We will solve the general case, which is to find the probability that the smallest slice will have a fraction at least $p$ of the total area. the problem asks for $p=\frac{1}{4}$. Since the total area of the square is $1$, we are effectively asking: “what is the probability that the smallest area is at least $p$?”.

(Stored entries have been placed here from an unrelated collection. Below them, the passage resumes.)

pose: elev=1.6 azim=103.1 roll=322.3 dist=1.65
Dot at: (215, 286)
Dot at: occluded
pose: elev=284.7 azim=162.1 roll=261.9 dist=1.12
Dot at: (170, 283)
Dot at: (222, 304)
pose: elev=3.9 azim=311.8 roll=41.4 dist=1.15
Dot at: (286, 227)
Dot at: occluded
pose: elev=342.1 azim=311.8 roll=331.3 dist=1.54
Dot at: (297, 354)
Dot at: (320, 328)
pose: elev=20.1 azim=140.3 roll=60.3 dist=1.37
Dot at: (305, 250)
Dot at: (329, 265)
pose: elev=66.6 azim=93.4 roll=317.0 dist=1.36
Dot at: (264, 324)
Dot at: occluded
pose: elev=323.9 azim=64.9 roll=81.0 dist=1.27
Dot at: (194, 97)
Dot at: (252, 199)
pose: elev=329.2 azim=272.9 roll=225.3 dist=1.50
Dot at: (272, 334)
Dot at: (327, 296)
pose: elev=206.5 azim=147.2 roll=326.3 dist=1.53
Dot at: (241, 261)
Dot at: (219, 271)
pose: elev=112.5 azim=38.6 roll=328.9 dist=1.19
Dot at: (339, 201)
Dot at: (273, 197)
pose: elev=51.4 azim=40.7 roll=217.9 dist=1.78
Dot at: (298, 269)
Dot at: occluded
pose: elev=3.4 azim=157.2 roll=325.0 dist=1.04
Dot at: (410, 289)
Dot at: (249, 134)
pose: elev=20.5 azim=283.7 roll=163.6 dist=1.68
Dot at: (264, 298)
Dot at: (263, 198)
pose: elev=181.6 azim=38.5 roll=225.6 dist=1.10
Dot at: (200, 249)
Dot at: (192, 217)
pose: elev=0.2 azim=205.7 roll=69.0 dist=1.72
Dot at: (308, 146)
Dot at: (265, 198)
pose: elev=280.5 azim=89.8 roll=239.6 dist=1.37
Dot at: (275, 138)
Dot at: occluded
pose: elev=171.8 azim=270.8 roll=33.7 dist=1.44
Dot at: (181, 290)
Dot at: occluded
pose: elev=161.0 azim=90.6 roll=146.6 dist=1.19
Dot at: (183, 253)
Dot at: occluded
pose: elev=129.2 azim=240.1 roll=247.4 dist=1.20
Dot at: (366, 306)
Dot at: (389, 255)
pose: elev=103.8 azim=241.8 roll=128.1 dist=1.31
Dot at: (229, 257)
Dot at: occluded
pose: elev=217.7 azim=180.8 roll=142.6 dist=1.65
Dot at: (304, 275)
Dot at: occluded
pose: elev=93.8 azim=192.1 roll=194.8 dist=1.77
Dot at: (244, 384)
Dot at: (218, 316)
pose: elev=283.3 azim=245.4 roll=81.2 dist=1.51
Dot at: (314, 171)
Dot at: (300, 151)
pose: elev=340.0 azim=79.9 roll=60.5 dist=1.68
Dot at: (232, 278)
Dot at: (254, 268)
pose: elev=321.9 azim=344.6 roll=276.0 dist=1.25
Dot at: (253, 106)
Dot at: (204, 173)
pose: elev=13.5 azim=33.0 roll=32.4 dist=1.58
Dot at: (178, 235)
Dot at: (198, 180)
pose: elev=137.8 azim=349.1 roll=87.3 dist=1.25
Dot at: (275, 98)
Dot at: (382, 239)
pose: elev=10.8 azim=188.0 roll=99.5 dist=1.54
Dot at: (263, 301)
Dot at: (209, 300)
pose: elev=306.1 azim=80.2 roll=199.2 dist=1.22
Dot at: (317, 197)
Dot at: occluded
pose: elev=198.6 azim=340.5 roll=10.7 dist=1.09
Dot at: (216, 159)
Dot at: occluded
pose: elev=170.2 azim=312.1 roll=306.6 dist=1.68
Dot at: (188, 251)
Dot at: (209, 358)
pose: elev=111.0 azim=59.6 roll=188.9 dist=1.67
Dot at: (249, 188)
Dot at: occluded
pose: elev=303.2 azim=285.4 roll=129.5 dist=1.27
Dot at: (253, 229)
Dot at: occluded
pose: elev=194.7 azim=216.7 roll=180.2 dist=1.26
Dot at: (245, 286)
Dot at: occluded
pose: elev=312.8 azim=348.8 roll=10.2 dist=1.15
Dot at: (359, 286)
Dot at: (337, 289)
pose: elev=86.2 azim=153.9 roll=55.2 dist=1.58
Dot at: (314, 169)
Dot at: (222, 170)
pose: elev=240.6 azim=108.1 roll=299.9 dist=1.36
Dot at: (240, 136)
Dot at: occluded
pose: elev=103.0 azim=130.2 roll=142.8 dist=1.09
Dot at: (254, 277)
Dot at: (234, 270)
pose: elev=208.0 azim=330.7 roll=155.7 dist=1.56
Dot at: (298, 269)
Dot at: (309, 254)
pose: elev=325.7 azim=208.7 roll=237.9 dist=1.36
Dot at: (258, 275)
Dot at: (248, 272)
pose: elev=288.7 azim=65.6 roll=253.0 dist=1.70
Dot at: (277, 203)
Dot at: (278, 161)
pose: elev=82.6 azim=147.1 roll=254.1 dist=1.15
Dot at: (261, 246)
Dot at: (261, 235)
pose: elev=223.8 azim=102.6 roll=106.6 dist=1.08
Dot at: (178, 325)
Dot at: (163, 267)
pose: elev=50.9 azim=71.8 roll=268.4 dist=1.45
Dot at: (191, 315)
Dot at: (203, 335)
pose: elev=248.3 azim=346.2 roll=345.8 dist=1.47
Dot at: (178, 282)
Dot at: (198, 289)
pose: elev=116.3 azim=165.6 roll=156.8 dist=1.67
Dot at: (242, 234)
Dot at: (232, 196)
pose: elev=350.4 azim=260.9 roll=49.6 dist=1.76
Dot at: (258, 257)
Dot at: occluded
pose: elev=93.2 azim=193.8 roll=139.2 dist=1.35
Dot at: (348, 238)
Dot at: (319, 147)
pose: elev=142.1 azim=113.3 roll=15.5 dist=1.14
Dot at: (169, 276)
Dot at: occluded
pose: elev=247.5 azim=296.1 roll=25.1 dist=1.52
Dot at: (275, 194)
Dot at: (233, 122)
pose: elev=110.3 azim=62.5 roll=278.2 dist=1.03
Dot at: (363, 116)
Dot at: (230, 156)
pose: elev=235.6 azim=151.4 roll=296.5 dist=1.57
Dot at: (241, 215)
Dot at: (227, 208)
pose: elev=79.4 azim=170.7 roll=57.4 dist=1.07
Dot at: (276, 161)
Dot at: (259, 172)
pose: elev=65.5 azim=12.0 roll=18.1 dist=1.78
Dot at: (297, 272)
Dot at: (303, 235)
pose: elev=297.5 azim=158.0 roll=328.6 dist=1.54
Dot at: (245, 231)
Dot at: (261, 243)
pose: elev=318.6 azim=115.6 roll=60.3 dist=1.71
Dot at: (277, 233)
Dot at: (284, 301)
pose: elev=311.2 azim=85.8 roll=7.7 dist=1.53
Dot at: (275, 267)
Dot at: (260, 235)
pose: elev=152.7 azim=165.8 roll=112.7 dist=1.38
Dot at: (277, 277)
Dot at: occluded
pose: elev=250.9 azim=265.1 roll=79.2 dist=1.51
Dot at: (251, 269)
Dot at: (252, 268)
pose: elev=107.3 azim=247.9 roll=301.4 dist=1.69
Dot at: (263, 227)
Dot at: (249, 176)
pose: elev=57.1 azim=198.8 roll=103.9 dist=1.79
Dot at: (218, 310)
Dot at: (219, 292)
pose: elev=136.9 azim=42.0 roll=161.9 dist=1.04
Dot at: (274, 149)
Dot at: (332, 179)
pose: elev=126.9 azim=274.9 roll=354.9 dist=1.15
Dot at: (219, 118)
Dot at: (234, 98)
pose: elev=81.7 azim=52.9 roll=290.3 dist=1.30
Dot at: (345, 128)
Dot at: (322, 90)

**Case 1.** If we are in the first case (points on the same side), the probability that the area is greater than $p$ is zero, since the area is always zero. So we conclude that:

\[

a_1 = 0

\]

**Case 2.** If we are in the second case (points on an adjacent sides), we want the probability that $\frac{1}{2}tr > p$, where $r$ and $t$ are chosen uniformly at random in $[0,1]$. This amounts to computing:

\begin{align}

a_2 &= \int_0^1 \int_0^1 \mathbf{1}\bigl( \tfrac{1}{2}tr \gt p \bigr)\,\mathrm{d}r\,\mathrm{d}t \\

&= \int_{2p}^1 \int_0^1 \mathbf{1}\bigl(r \gt \tfrac{2p}{t} \bigr)\,\mathrm{d}r\,\mathrm{d}t \\

&= \int_{2p}^1 \left( 1-\frac{2p}{t}\right)\,\mathrm{d}t \\

&= 1-2p+2p\log(2p)

\end{align}Note that we had to change the lower bound of the integral for $t$ because when $t \lt 2p$, we have $\tfrac{2p}{t}\gt 1$, so the integrand is zero. Geometrically, this is the fraction of the region $(t,r)\in[0,1]^2$ where $tr\gt p^2$, sketched below.

**Case 3.** If we are in the third case (points on opposite sides), we perform a similar computation with the area of the quadrilateral:

\begin{align}

a_3 &= \int_0^1 \int_0^1 \mathbf{1}\bigl( \min(\tfrac{t+r}{2},1-\tfrac{t+r}{2}) \gt p \bigr)\,\mathrm{d}r\,\mathrm{d}t \\

&= \int_0^1 \int_0^1 \mathbf{1}\bigl( \tfrac{t+r}{2}\gt p\text{ and } 1-\tfrac{t+r}{2} \gt p \bigr) \,\mathrm{d}r\,\mathrm{d}t \\

&= \int_0^1 \int_0^1 \mathbf{1}\bigl( p \lt \tfrac{t+r}{2} \lt 1-p\bigr) \,\mathrm{d}r\,\mathrm{d}t \\

&= \int_0^1 \int_0^1 \mathbf{1}\bigl( 2p \lt t+r \lt 2-2p\bigr) \,\mathrm{d}r\,\mathrm{d}t \\

&= 1-4p^2

\end{align}A trick to evaluating the above integral is to do it geometrically. Sketching the region for which $2p\lt t+r\lt 2-2p$, we see that it is the square of area $1$ with the two corners cut off, whose area is $(2p)^2$, so the result is $1-4p^2$. See below for an illustration.

Putting everything together, the probability that the area of the smallest piece is at least $p$ is given by sum of the probabilities we already calculated, each weighted by their likelihood of occurrence, so $f(p) = \frac{1}{4}a_1 + \frac{1}{2}a_2 + \frac{1}{4}a_3$. Plugging in the results from above and simplifying, we obtain our final answer:

$\displaystyle

f(p) = \frac{3}{4}-p-p^2+p \log (2 p)

$

Here is what the function looks like:

Naturally, the plot only extends to $p=\frac{1}{2}$ because the area of the smaller piece cannot be more than half of the total area. When $p=\frac{1}{4}$ (what the original problem asked about), we obtain $f(\frac{1}{4}) = \frac{7}{16}-\frac{\log (2)}{4}\approx 0.264213$. So the probability that the smaller piece is at least one quarter of the whole area is about 26.4%.